Calls for new gun restrictions inevitably follow most mass shootings, including the one that killed 10 people at a Buffalo supermarket six weeks ago. After the Tops supermarket massacre, legislators in several states also have turned their attention to a new target: civilian body armor, reports Stateline.


Such equipment—including helmets, bulletproof vests and armor plates—is designed to protect soldiers and law enforcement officers in the line of duty. Until recently, no state but Connecticut had restricted how ordinary citizens buy and sell military-grade tactical gear.


Critics say the armor has empowered violent criminals—including mass shooters—to return fire at law enforcement and extend their rampages.


Over the past 20 years, sales of body armor—like sales of guns and ammunition—have grown steadily among the general population, said Aaron Westrick, a professor of criminal justice at Lake Superior State University who has worked with body armor companies and law enforcement.


That has complicated procedures for police officers, who now must train to shoot around body armor, and alarmed some lawmakers and advocates, who question why so many people own tactical gear intended for combat.


New York passed the nation’s first body armor ban June 6; it is a narrow prohibition on soft body vests that legislators have said they will soon expand. Pennsylvania Democrats have promised to introduce body armor legislation this session. On June 16, three of New York’s U.S. representatives—two Democrats and a Republican—introduced a bill to bar nationally the sale of high-performance body armor to civilians.
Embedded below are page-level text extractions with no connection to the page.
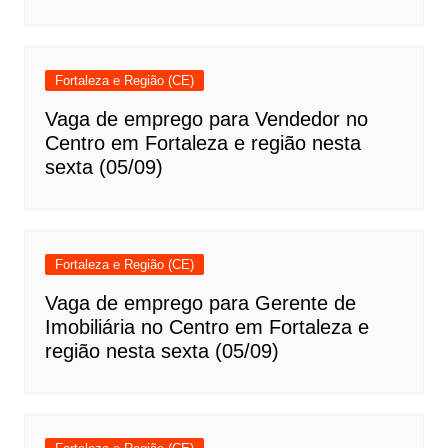
Fortaleza e Região (CE)
Vaga de emprego para Vendedor no
Centro em Fortaleza e região nesta
sexta (05/09)
Fortaleza e Região (CE)
Vaga de emprego para Gerente de
Imobiliária no Centro em Fortaleza e
região nesta sexta (05/09)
Even among researchers who study gun violence, there’s some doubt that restrictions on body armor sales will make shootings less deadly or less frequent.


According to the Gun Violence Project, 21 mass shooters in the past 40 years have worn body armor. “The shooter in Uvalde had it, in Buffalo, in Aurora, in Boulder, in Sutherland Springs,” New Jersey state Sen. Joseph Cryan, a former county sheriff, said of the Tops shooting and other massacres in Texas and Colorado. “Why do we have to wait for another one?”